Então encontramos uma mulher, Susana, deitada na cama de um hospital e irremediavelmente condenada à morte. No ventre de Susana, uma criança em gestação. E é pelas palavras de Francisco, o marido e futuro pai, que acompanhamos esse calvário de sofrimento e esperança - um diário de luto onde o passado, o presente e o futuro se projectam sob a sombra da morte e da vida.

Com uma linguagem poética e pungente, Reis-Sá escreve uma narrativa onde o amor tem várias definições - e várias devastações. É um dos melhores livros portugueses que li nos últimos tempos.

No domingo, sai com a Folha "Memórias Póstumas de Brás Cubas". O leitor ainda não leu? Por favor, não diga isso em público.

"Brás Cubas" deve ser o livro que mais vezes li na vida. Mas nada se compara à memória da primeira impressão: foi na adolescência, por indicação paterna, e o efeito não é aconselhável a menores de 18 anos.

Ali estava um defunto, do outro lado da eternidade, a contar a sua vida - ou, mais exactamente, a sua não-vida - com a mesma fatuidade com que passara por ela.

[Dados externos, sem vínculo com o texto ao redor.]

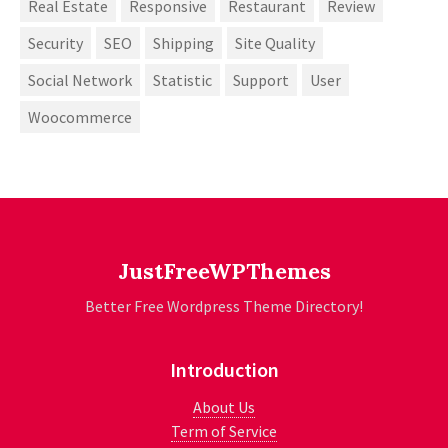
Real Estate
Responsive
Restaurant
Review
Security
SEO
Shipping
Site Quality
Social Network
Statistic
Support
User
Woocommerce
JustFreeWPThemes
Better Free Wordpress Theme Directory!
Introduction
About Us
Term of Service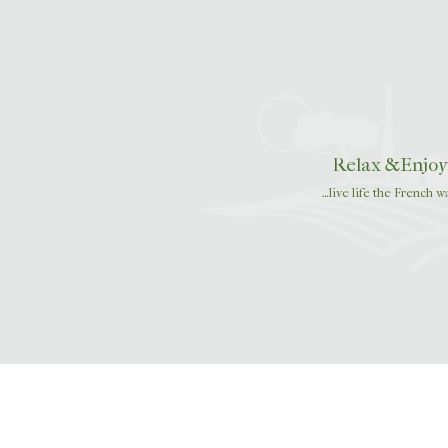
navigation
Relax &Enjoy
…live life the French w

Uso a palavra "fatuidade" porque Brás Cubas confessa que a herdou do pai. Difícil discordar.

Essa qualidade está presente no estilo - belíssimo e hilariante, para nós; "um andar de ébrios", para o autor, e motivo de orgulhos ou engulhos, consoante o estado de espírito. E depois continua nas suas relações familiares, mundanas, políticas, sentimentais. E académicas.

Bacharel em Direito (por Coimbra, claro), Brás confessa que só trouxe do Mondego "a ornamentação" do título. E se o pai ainda tem a consciência mínima para morrer de desgosto ante o naufrágio político do filho, o rapaz despacha o assunto com um encolher de ombros ("tinha de morrer, morreu") antes de se lançar nos braços de uma nova conquista.

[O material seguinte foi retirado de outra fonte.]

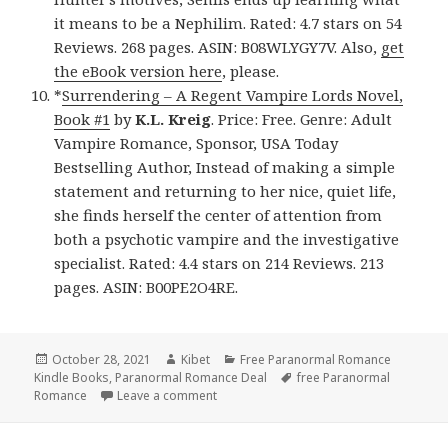
it means to be a Nephilim. Rated: 4.7 stars on 54
Reviews. 268 pages. ASIN: B08WLYGY7V. Also,
get
the eBook version here
, please.
*
Surrendering – A Regent Vampire Lords Novel,
Book #1
by
K.L. Kreig
. Price: Free. Genre: Adult
Vampire Romance, Sponsor, USA Today
Bestselling Author, Instead of making a simple
statement and returning to her nice, quiet life,
she finds herself the center of attention from
both a psychotic vampire and the investigative
specialist. Rated: 4.4 stars on 214 Reviews. 213
pages. ASIN: B00PE2O4RE.
Posted
October 28, 2021
Author
Kibet
Categories
Free Paranormal Romance
Kindle Books
on
,
Paranormal Romance Deal
Tags
free Paranormal
Romance
Leave a comment
on Good Free Kindle Paranormal Roman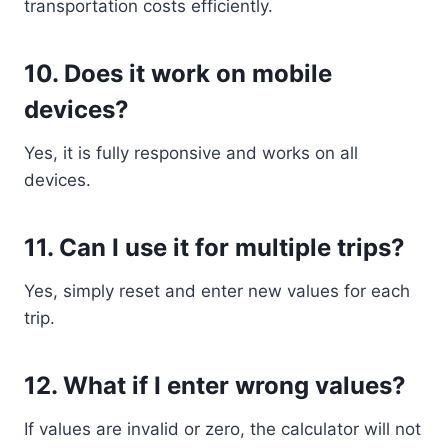
transportation costs efficiently.
10. Does it work on mobile
devices?
Yes, it is fully responsive and works on all
devices.
11. Can I use it for multiple trips?
Yes, simply reset and enter new values for each
trip.
12. What if I enter wrong values?
If values are invalid or zero, the calculator will not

O amor é eterno enquanto dura, diz a canção; e, quando não dura mais, ei-lo a observar uma mosca que arrasta uma formiga enquanto a amada se debulha em lágrimas. Como explicar a fatuidade de Brás Cubas?

Lendo o capítulo sobre o seu delírio, uma das obras-primas da literatura universal: o confronto com as misérias da espécie, longe de mergulhar o personagem no pessimismo mortificante, indica-lhe a porta do riso e da galhofa.

Pode não ser a porta mais apropriada para os rigores da ética. E, além disso, quem vive a ondular ao sabor dos caprichos facilmente sucumbe às garras das "ideias fixas" - no caso de Brás Cubas, um "emplasto anti-hipocondríaco" que foi a causa, não da sua glória - mas da sua morte.

Pessoalmente, esse riso infectou-me a pena e a tinta. E, nos desaires da existência, é em Brás Cubas que penso antes de fugir no dorso de um hipopótamo.